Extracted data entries
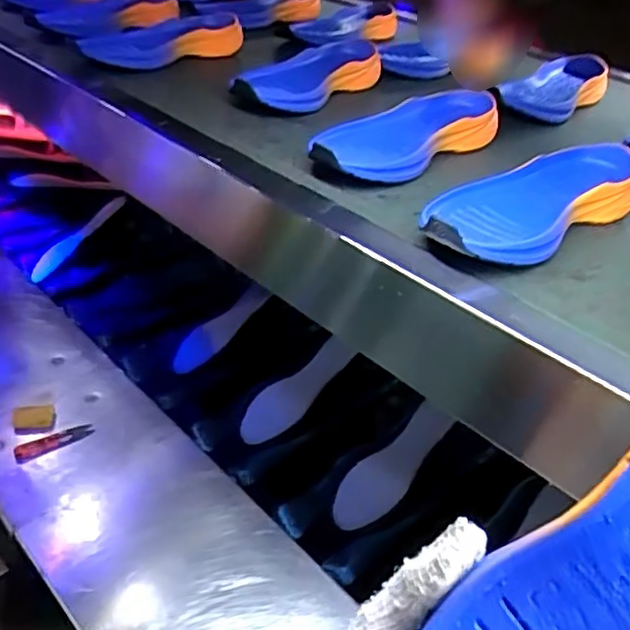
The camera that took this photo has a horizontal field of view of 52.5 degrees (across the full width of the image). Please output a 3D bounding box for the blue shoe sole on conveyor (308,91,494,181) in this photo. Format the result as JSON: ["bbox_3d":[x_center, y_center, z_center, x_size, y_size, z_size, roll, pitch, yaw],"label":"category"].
[{"bbox_3d":[0.095,-0.188,0.667,0.104,0.035,0.261,30,44,30],"label":"blue shoe sole on conveyor"}]

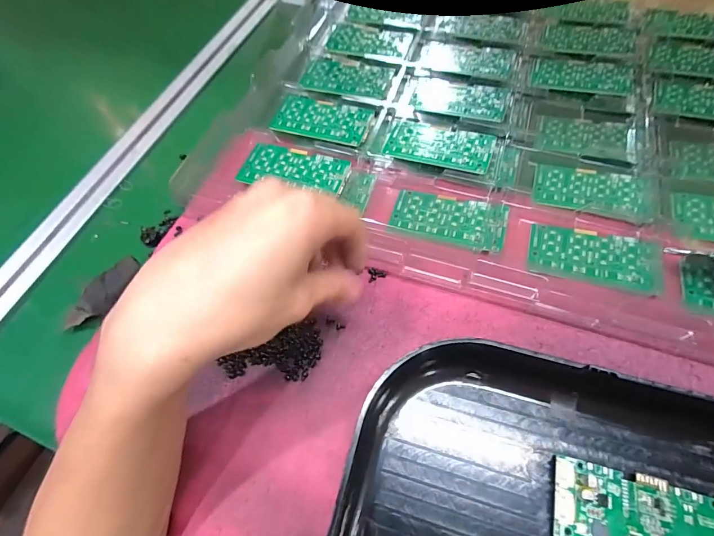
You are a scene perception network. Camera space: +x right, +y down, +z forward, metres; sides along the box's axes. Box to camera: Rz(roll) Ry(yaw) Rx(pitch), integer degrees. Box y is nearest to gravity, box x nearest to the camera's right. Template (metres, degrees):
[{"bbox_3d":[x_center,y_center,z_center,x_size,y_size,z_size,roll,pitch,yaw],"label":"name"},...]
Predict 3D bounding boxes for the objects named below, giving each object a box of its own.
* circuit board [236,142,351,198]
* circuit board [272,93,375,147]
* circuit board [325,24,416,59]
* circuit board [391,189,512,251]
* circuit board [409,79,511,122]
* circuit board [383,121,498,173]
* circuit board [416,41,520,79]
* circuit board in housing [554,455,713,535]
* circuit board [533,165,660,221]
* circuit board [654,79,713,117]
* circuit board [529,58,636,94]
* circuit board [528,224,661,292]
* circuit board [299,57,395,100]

TASK OBJECTIVE :: Leave out the pictures and reproduce the rest of the records exactly.

RESULT OF THIS TASK ::
The camera that took this photo has a horizontal field of view of 52.5 degrees (across the full width of the image). Please output a 3D bounding box for the blue shoe sole on conveyor (308,91,494,181) in this photo. Format the result as JSON: ["bbox_3d":[x_center, y_center, z_center, x_size, y_size, z_size, roll, pitch, yaw],"label":"category"].
[{"bbox_3d":[0.095,-0.188,0.667,0.104,0.035,0.261,30,44,30],"label":"blue shoe sole on conveyor"}]

You are a scene perception network. Camera space: +x right, +y down, +z forward, metres; sides along the box's axes. Box to camera: Rz(roll) Ry(yaw) Rx(pitch), integer degrees. Box y is nearest to gravity, box x nearest to the camera's right. Template (metres, degrees):
[{"bbox_3d":[x_center,y_center,z_center,x_size,y_size,z_size,roll,pitch,yaw],"label":"name"},...]
Predict 3D bounding boxes for the objects named below, giving each object a box of its own.
* circuit board [236,142,351,198]
* circuit board [272,93,375,147]
* circuit board [325,24,416,59]
* circuit board [391,189,512,251]
* circuit board [409,79,511,122]
* circuit board [383,121,498,173]
* circuit board [416,41,520,79]
* circuit board in housing [554,455,713,535]
* circuit board [533,165,660,221]
* circuit board [654,79,713,117]
* circuit board [529,58,636,94]
* circuit board [528,224,661,292]
* circuit board [299,57,395,100]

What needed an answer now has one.